Now I suppose if you’ve only paid $20 for a jar, there are bound to be enough sellable items so you’ll make your money back and even make a profit. And if you’re a crafter you might be able to use some of the bits in a project. But most of the items have little value and as a seller of vintage stuff, hold little appeal for me.
Of course the allure of jewelry jars is the hope that there will be a few quality pieces amidst all the dross, perhaps something in sterling silver or even gold. And yes, sometimes there are stellar finds! Amazing pieces are found. Older 10K gold rings are often unmarked and get tossed in unknowingly. There are bits of sterling silver. Sometimes even rings with real diamonds. And every once in a while a fabulous vintage designer piece is found.
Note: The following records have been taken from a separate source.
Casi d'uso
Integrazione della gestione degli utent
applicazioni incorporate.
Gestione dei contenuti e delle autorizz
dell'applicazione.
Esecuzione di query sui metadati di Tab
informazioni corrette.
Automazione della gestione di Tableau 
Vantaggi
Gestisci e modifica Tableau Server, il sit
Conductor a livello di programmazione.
But it is not the norm. (My local Goodwill occasionally puts out packed jewelry bags in the $60 to $120 range, but I have never been tempted because I know they are fairly jewelry savvy at this store.)
And what happens with all the leftover junk from a jewelry jar? Buyers dump it back in a jar and sell it to someone else! You see tons of these on eBay. Here’s one listing that surprised me…three boxes of tangled costume jewelry described as “wear, repair and harvest” for $300 plus $54 shipping! Phew! That’s quite price. Since this gal also sells individual costume jewelry pieces and small jewelry lots, the fact that she is selling this as a HUGE lot tells me that it’s likely so tangled that it’s not worth the effort to untangle and she has already cherry picked the best pieces.
I’ll be honest, if I was going to spend $350 on jewelry to resell (or even for myself), this is not what I would buy. I wish her well on this sale, but for me there are so many better options for the $$$.
For example, for $27 I bought 3 sterling silver bangle bracelets. Two are Orb (Otto R. Bade) bracelets. The successor of Frank Rebajes, Otto was a silversmith from 1958-1971. These are vintage, a nice weight and so wearable.
And for $50, I bought these three antique stickpins. They are quite small, but are 10k gold with real turquoise, opal and teeny, tiny diamonds. They would be cute grouped together on a lapel or made into delicate charms for a bracelet. I really love the flash in the opal.
Is there profit left in these? Absolutely!
I love finding fabulous items like these online, but I’ve also find nice bits at estate sales and yard sales. Well, you have too! But I always look for quality, uniqueness and condition.
I will say in all fairness most of the folks who buy jewelry jars/bags/boxes buy them because they spot one or two pieces that look promising and the price is right. Someday maybe I’ll find a jewelry jar worth buying, but so far it hasn’t happened!